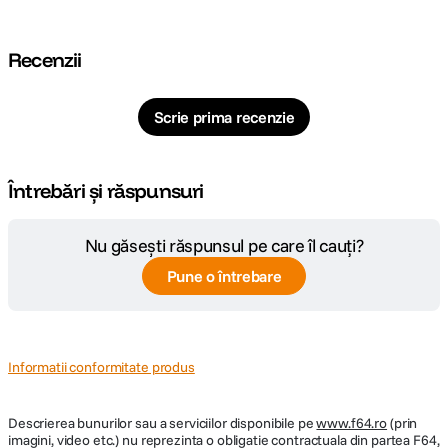
Recenzii
Scrie prima recenzie
Întrebări și răspunsuri
Nu găsești răspunsul pe care îl cauți?
Pune o întrebare
Informatii conformitate produs
Descrierea bunurilor sau a serviciilor disponibile pe
www.f64.ro
(prin
imagini, video etc.) nu reprezinta o obligatie contractuala din partea F64,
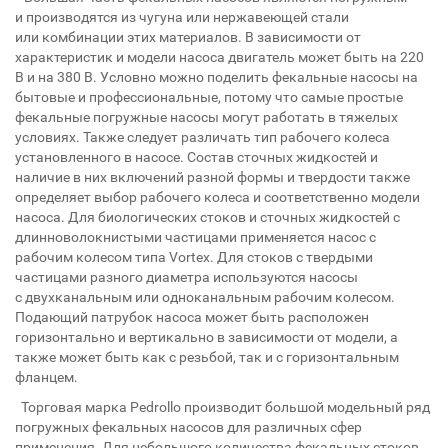
и производятся из чугуна или нержавеющей стали
или комбинации этих материалов. В зависимости от
характеристик и модели насоса двигатель может быть на 220
В и на 380 В. Условно можно поделить фекальные насосы на
бытовые и профессиональные, потому что самые простые
фекальные погружные насосы могут работать в тяжелых
условиях. Также следует различать тип рабочего колеса
установленного в насосе. Состав сточных жидкостей и
наличие в них включений разной формы и твердости также
определяет выбор рабочего колеса и соответственно модели
насоса. Для биологических стоков и сточных жидкостей с
длинноволокнистыми частицами применяется насос с
рабочим колесом типа Vortex. Для стоков с твердыми
частицами разного диаметра используются насосы
с двухканальным или одноканальным рабочим колесом.
Подающий патрубок насоса может быть расположен
горизонтально и вертикально в зависимости от модели, а
также может быть как с резьбой, так и с горизонтальным
фланцем.
Торговая марка Pedrollo производит большой модельный ряд
погружных фекальных насосов для различных сфер
применения. Для небольшого количества фекальных стоков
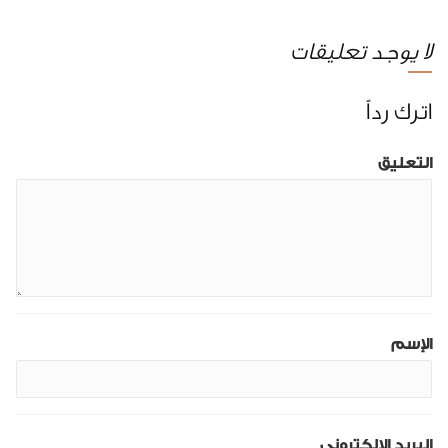
لا يوجد تعليقات
اترك رداً
التعليق
الإسم
البريد الإلكتروني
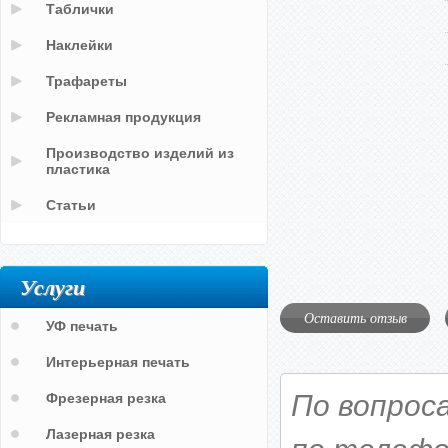
Таблички
Наклейки
Трафареты
Рекламная продукция
Производство изделий из
пластика
Статьи
Услуги
Оставить отзыв
УФ печать
Интерьерная печать
По вопрос
Фрезерная резка
Лазерная резка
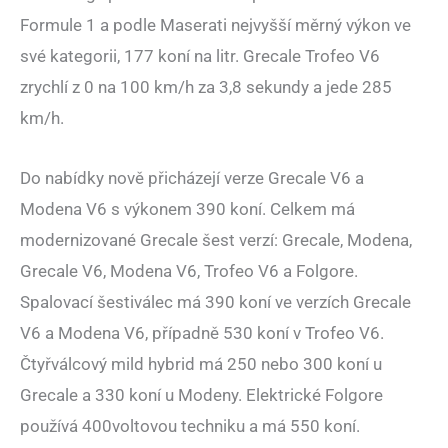
Formule 1 a podle Maserati nejvyšší měrný výkon ve
své kategorii, 177 koní na litr. Grecale Trofeo V6
zrychlí z 0 na 100 km/h za 3,8 sekundy a jede 285
km/h.
Do nabídky nově přicházejí verze Grecale V6 a
Modena V6 s výkonem 390 koní. Celkem má
modernizované Grecale šest verzí: Grecale, Modena,
Grecale V6, Modena V6, Trofeo V6 a Folgore.
Spalovací šestiválec má 390 koní ve verzích Grecale
V6 a Modena V6, případně 530 koní v Trofeo V6.
Čtyřválcový mild hybrid má 250 nebo 300 koní u
Grecale a 330 koní u Modeny. Elektrické Folgore
používá 400voltovou techniku a má 550 koní.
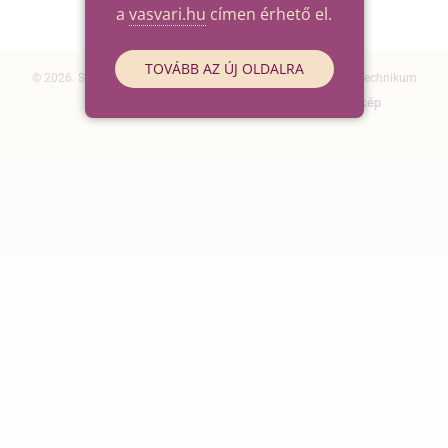
a
vasvari.hu
címen érhető el.
TOVÁBB AZ ÚJ OLDALRA
© 2026. Szegedi SZC Vasvári Pál Gazdasági és Informatikai Technikum
Elérhetőségek
Impresszum
Oldaltérkép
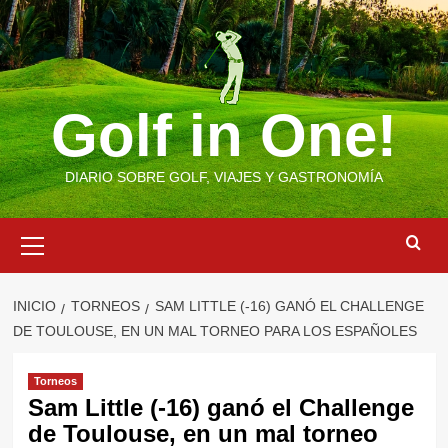
Saltar
al
contenido
Golf in One!
DIARIO SOBRE GOLF, VIAJES Y GASTRONOMÍA
Menú
primario
INICIO
TORNEOS
SAM LITTLE (-16) GANÓ EL CHALLENGE
DE TOULOUSE, EN UN MAL TORNEO PARA LOS ESPAÑOLES
Torneos
Sam Little (-16) ganó el Challenge
de Toulouse, en un mal torneo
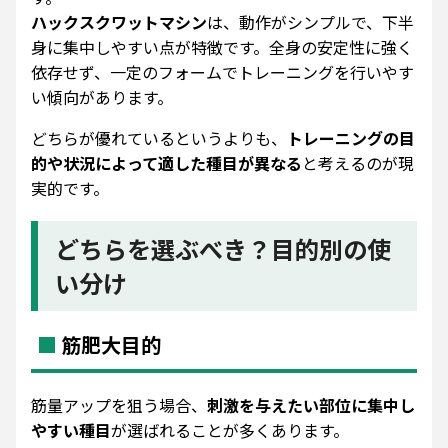
ハックスクワットマシン
は、動作がシンプルで、下半
身に集中しやすい点が特徴です。全身の安定性に強く
依存せず、一定のフォームでトレーニングを行いやす
い傾向があります。
どちらが優れているというよりも、
トレーニングの目
的や状況によって適した種目が異なる
と考えるのが現
実的です。
どちらを選ぶべき？目的別の使
い分け
筋肥大目的
筋量アップを狙う場合、
刺激を与えたい部位に集中し
やすい種目
が選ばれることが多くあります。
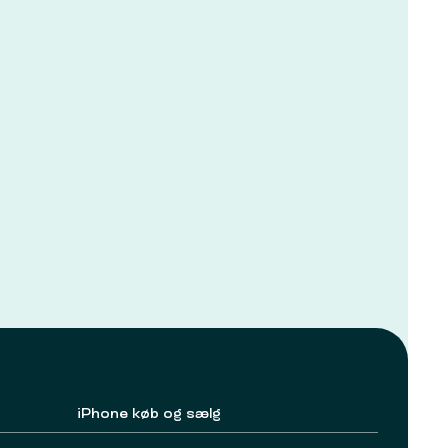
iPhone køb og sælg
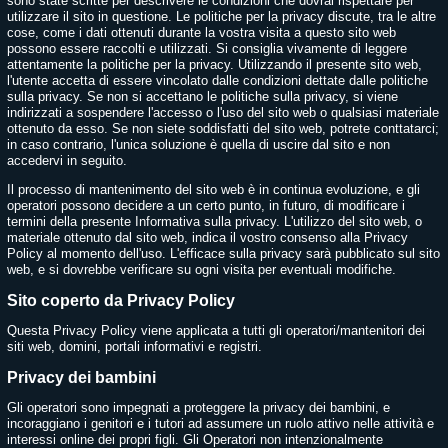
sono state scritte per descrivere le condizioni che dovrai rispettare per
utilizzare il sito in questione. Le politiche per la privacy discute, tra le altre
cose, come i dati ottenuti durante la vostra visita a questo sito web
possono essere raccolti e utilizzati. Si consiglia vivamente di leggere
attentamente la politiche per la privacy. Utilizzando il presente sito web,
l'utente accetta di essere vincolato dalle condizioni dettate dalle politiche
sulla privacy. Se non si accettano le politiche sulla privacy, si viene
indirizzati a sospendere l'accesso o l'uso del sito web o qualsiasi materiale
ottenuto da esso. Se non siete soddisfatti del sito web, potrete conttatarci;
in caso contrario, l'unica soluzione è quella di uscire dal sito e non
accedervi in seguito.
Il processo di mantenimento del sito web è in continua evoluzione, e gli
operatori possono decidere a un certo punto, in futuro, di modificare i
termini della presente Informativa sulla privacy. L'utilizzo del sito web, o
materiale ottenuto dal sito web, indica il vostro consenso alla Privacy
Policy al momento dell'uso. L'efficace sulla privacy sarà pubblicato sul sito
web, e si dovrebbe verificare su ogni visita per eventuali modifiche.
Sito coperto da Privacy Policy
Questa Privacy Policy viene applicata a tutti gli operatori/mantenitori dei
siti web, domini, portali informativi e registri.
Privacy dei bambini
Gli operatori sono impegnati a proteggere la privacy dei bambini, e
incoraggiano i genitori e i tutori ad assumere un ruolo attivo nelle attività e
interessi online dei propri figli. Gli Operatori non intenzionalmente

****

Job:
Copy all the text in the material above word for word, leaving out the pictures.

Solution below:
Recenzii
Scrie prima recenzie
Întrebări și răspunsuri
Nu găsești răspunsul pe care îl cauți?
Pune o întrebare
Informatii conformitate produs
Descrierea bunurilor sau a serviciilor disponibile pe
www.f64.ro
(prin
imagini, video etc.) nu reprezinta o obligatie contractuala din partea F64,
и производятся из чугуна или нержавеющей стали
или комбинации этих материалов. В зависимости от
характеристик и модели насоса двигатель может быть на 220
В и на 380 В. Условно можно поделить фекальные насосы на
бытовые и профессиональные, потому что самые простые
фекальные погружные насосы могут работать в тяжелых
условиях. Также следует различать тип рабочего колеса
установленного в насосе. Состав сточных жидкостей и
наличие в них включений разной формы и твердости также
определяет выбор рабочего колеса и соответственно модели
насоса. Для биологических стоков и сточных жидкостей с
длинноволокнистыми частицами применяется насос с
рабочим колесом типа Vortex. Для стоков с твердыми
частицами разного диаметра используются насосы
с двухканальным или одноканальным рабочим колесом.
Подающий патрубок насоса может быть расположен
горизонтально и вертикально в зависимости от модели, а
также может быть как с резьбой, так и с горизонтальным
фланцем.
Торговая марка Pedrollo производит большой модельный ряд
погружных фекальных насосов для различных сфер
применения. Для небольшого количества фекальных стоков
لا يوجد تعليقات
اترك رداً
التعليق
الإسم
البريد الإلكتروني
Таблички
Наклейки
Трафареты
Рекламная продукция
Производство изделий из
пластика
Статьи
Услуги
Оставить отзыв
УФ печать
Интерьерная печать
По вопрос
Фрезерная резка
Лазерная резка
Formule 1 a podle Maserati nejvyšší měrný výkon ve
své kategorii, 177 koní na litr. Grecale Trofeo V6
zrychlí z 0 na 100 km/h za 3,8 sekundy a jede 285
km/h.
Do nabídky nově přicházejí verze Grecale V6 a
Modena V6 s výkonem 390 koní. Celkem má
modernizované Grecale šest verzí: Grecale, Modena,
Grecale V6, Modena V6, Trofeo V6 a Folgore.
Spalovací šestiválec má 390 koní ve verzích Grecale
V6 a Modena V6, případně 530 koní v Trofeo V6.
Čtyřválcový mild hybrid má 250 nebo 300 koní u
Grecale a 330 koní u Modeny. Elektrické Folgore
používá 400voltovou techniku a má 550 koní.
a
vasvari.hu
címen érhető el.
TOVÁBB AZ ÚJ OLDALRA
© 2026. Szegedi SZC Vasvári Pál Gazdasági és Informatikai Technikum
Elérhetőségek
Impresszum
Oldaltérkép
Saltar
al
contenido
Golf in One!
DIARIO SOBRE GOLF, VIAJES Y GASTRONOMÍA
Menú
primario
INICIO
TORNEOS
SAM LITTLE (-16) GANÓ EL CHALLENGE
DE TOULOUSE, EN UN MAL TORNEO PARA LOS ESPAÑOLES
Torneos
Sam Little (-16) ganó el Challenge
de Toulouse, en un mal torneo
ハックスクワットマシン
は、動作がシンプルで、下半
身に集中しやすい点が特徴です。全身の安定性に強く
依存せず、一定のフォームでトレーニングを行いやす
い傾向があります。
どちらが優れているというよりも、
トレーニングの目
的や状況によって適した種目が異なる
と考えるのが現
実的です。
どちらを選ぶべき？目的別の使
い分け
筋肥大目的
筋量アップを狙う場合、
刺激を与えたい部位に集中し
やすい種目
が選ばれることが多くあります。
iPhone køb og sælg
sono state scritte per descrivere le condizioni che dovrai rispettare per
utilizzare il sito in questione. Le politiche per la privacy discute, tra le altre
cose, come i dati ottenuti durante la vostra visita a questo sito web
possono essere raccolti e utilizzati. Si consiglia vivamente di leggere
attentamente la politiche per la privacy. Utilizzando il presente sito web,
l'utente accetta di essere vincolato dalle condizioni dettate dalle politiche
sulla privacy. Se non si accettano le politiche sulla privacy, si viene
indirizzati a sospendere l'accesso o l'uso del sito web o qualsiasi materiale
ottenuto da esso. Se non siete soddisfatti del sito web, potrete conttatarci;
in caso contrario, l'unica soluzione è quella di uscire dal sito e non
accedervi in seguito.
Il processo di mantenimento del sito web è in continua evoluzione, e gli
operatori possono decidere a un certo punto, in futuro, di modificare i
termini della presente Informativa sulla privacy. L'utilizzo del sito web, o
materiale ottenuto dal sito web, indica il vostro consenso alla Privacy
Policy al momento dell'uso. L'efficace sulla privacy sarà pubblicato sul sito
web, e si dovrebbe verificare su ogni visita per eventuali modifiche.
Sito coperto da Privacy Policy
Questa Privacy Policy viene applicata a tutti gli operatori/mantenitori dei
siti web, domini, portali informativi e registri.
Privacy dei bambini
Gli operatori sono impegnati a proteggere la privacy dei bambini, e
incoraggiano i genitori e i tutori ad assumere un ruolo attivo nelle attività e
interessi online dei propri figli. Gli Operatori non intenzionalmente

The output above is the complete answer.